• _Source document_
Housing Status and HIV Risk Behaviors Among Homeless and Housed Persons with HIV
Daniel P. Kidder, Richard J. Wolitski, Sherri L. Pals, and Michael L. Campsmith
The purpose of this study was to compare drug, alcohol, and sexual HIV transmission risk behaviors of homeless and housed people living with HIV/AIDS. D ata were compiled from 8,075 respondents in a cross-sectional, multi-site behavioral survey of adults recently reported to have HIV infection. At interview, 310 respondents (4%) were homeless. Compared with homeless respondents, housed respondents were more likely to be sexually active during the preceding 12 months. However, sexually active homeless respondents had more sex partners (lifetime and past 12 months), greater sex exchange for money or drugs (lifetime and past 12 months), and greater unprotected vaginal or anal sex with an unknown serostatus partner. Homeless respondents were also more likely to have possible alcohol abuse (lifetime), used drugs (last 12 months), and injected drugs (lifetime and past 12 months). After controlling for potential confounding variables, housing status remained a significant predictor of number of sex partners (past 12 months), sex exchange (lifetime and past 12 months), unprotected sex with unknown status partner, and all drug and alcohol use variables. The researchers concluded that homeless people living with HIV/AIDS are more likely to have ever or recently engaged in substance use and HIV transmission risk behaviors. Findings underscore the need to provide HIV prevention services to homeless persons and address their housing needs.

• _Problem description_
Sum up the study summary in two sentences.

(Recorded data)
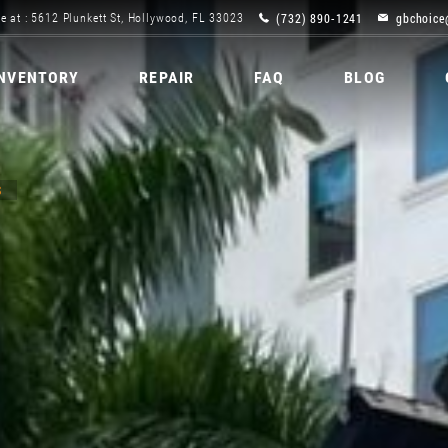
(732) 890-1241
gbchoice
e at : 5612 Plunkett St, Hollywood, FL 33023
INVENTORY
REPAIR
FAQ
BLOG
S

• _Exercise output_
A multi-site survey of 8,075 adults recently reported to have HIV compared the drug, alcohol, and sexual HIV transmission risk behaviors of the 310 homeless respondents with those of housed respondents. Homeless people living with HIV/AIDS were more likely to have ever or recently engaged in substance use and HIV transmission risk behaviors, which underscores the need to provide them HIV prevention services and address their housing needs.